I urge the House of Delegates to enact the proposal. As I noted, many law schools have ignored the call for legal education reform for over ten years. We can’t wait any longer. Do your part, or lose your accreditation.
Let’s all agree that law schools need to do more to prepare students to serve clients in practice, to serve our profession and a civil society, and to succeed when they must face that obstacle to practice, the bar. The Council’s more recent proposal however, will incentivize law schools on the backs of law students. Don’t forget that 94.8% of all students eventually pass the bar (1998 LSAC National Longitudinal Bar Passage Study).
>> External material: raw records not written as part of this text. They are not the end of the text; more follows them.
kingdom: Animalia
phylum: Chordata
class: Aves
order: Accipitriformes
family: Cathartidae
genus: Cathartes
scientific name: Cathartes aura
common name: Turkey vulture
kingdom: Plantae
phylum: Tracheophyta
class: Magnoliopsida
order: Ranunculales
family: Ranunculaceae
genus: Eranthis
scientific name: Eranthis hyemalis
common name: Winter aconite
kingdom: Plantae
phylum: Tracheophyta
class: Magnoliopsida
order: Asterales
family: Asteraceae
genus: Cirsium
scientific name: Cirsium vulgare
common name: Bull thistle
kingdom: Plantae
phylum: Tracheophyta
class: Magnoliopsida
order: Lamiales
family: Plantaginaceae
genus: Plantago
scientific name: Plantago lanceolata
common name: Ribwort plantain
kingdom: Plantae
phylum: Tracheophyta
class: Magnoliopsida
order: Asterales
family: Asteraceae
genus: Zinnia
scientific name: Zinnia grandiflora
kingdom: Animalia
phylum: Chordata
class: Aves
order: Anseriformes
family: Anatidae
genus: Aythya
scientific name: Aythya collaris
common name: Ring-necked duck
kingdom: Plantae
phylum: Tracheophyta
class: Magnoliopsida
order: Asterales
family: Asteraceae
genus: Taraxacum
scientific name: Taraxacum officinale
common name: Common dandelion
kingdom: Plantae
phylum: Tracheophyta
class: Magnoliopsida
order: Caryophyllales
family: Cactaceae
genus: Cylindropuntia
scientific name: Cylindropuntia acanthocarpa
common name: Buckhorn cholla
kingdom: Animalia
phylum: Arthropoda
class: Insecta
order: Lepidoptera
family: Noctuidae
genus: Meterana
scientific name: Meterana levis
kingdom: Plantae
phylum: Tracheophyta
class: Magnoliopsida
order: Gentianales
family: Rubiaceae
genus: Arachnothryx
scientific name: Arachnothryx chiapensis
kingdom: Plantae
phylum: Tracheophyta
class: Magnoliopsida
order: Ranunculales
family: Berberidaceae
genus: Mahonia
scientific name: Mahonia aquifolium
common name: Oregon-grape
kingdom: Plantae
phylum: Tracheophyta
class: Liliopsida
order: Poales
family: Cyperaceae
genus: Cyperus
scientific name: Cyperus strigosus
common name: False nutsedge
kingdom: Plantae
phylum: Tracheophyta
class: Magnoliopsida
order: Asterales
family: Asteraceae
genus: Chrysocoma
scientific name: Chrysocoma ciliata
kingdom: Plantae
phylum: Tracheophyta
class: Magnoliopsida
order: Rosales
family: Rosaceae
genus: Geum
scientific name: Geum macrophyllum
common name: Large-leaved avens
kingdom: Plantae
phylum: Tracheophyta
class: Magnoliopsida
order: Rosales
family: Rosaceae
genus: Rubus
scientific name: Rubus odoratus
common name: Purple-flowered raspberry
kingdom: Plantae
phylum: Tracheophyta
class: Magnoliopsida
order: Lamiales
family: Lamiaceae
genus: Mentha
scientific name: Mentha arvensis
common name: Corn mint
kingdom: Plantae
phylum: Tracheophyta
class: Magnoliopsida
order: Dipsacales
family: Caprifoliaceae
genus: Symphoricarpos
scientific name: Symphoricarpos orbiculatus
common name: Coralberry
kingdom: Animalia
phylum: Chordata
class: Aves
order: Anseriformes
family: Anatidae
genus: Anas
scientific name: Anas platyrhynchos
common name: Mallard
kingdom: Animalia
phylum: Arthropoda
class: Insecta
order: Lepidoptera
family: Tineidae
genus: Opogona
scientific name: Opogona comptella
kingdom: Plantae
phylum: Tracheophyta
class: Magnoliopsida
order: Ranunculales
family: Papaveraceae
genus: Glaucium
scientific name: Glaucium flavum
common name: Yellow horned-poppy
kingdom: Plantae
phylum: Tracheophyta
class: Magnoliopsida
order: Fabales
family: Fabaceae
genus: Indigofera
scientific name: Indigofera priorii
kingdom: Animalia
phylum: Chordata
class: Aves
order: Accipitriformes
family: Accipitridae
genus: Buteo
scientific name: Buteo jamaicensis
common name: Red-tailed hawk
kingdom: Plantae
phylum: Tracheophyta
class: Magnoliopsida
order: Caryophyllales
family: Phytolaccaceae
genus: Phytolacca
The Council, under the pretext of consumer protection, by shortening the time given to achieve 75% passage and eliminating the flexibility in the current standard to account for state-by-state differences in pass rates and transfer issues, is doing just that – hurting those law students who will pass eventually – many of whom will bring more diversity to the profession.
Perhaps law schools should have to return some of the tuition they collect to people who fail twice – at that point they can make an informed decision about whether to keep trying or whether they can make another career choice without facing so much crushing debt.
lizryancole,
The point is that many law schools can do a much better job educating students than they are currently doing. They can solve the bar passage themselves by using better approaches to educating their students. FIU did it. Let’s don’t let lazy law schools off the hook. Let’s have diversity, consumer protection, and better law graduates. Everybody wins.
CLEA has also written a thoughtful letter opposing the revisions. It is available at: https://tinyurl.com/y9v3jfqq
Scott and Liz, you both have added so much to our collective knowledge through your work and scholarship. Thanks for your thought provoking comments.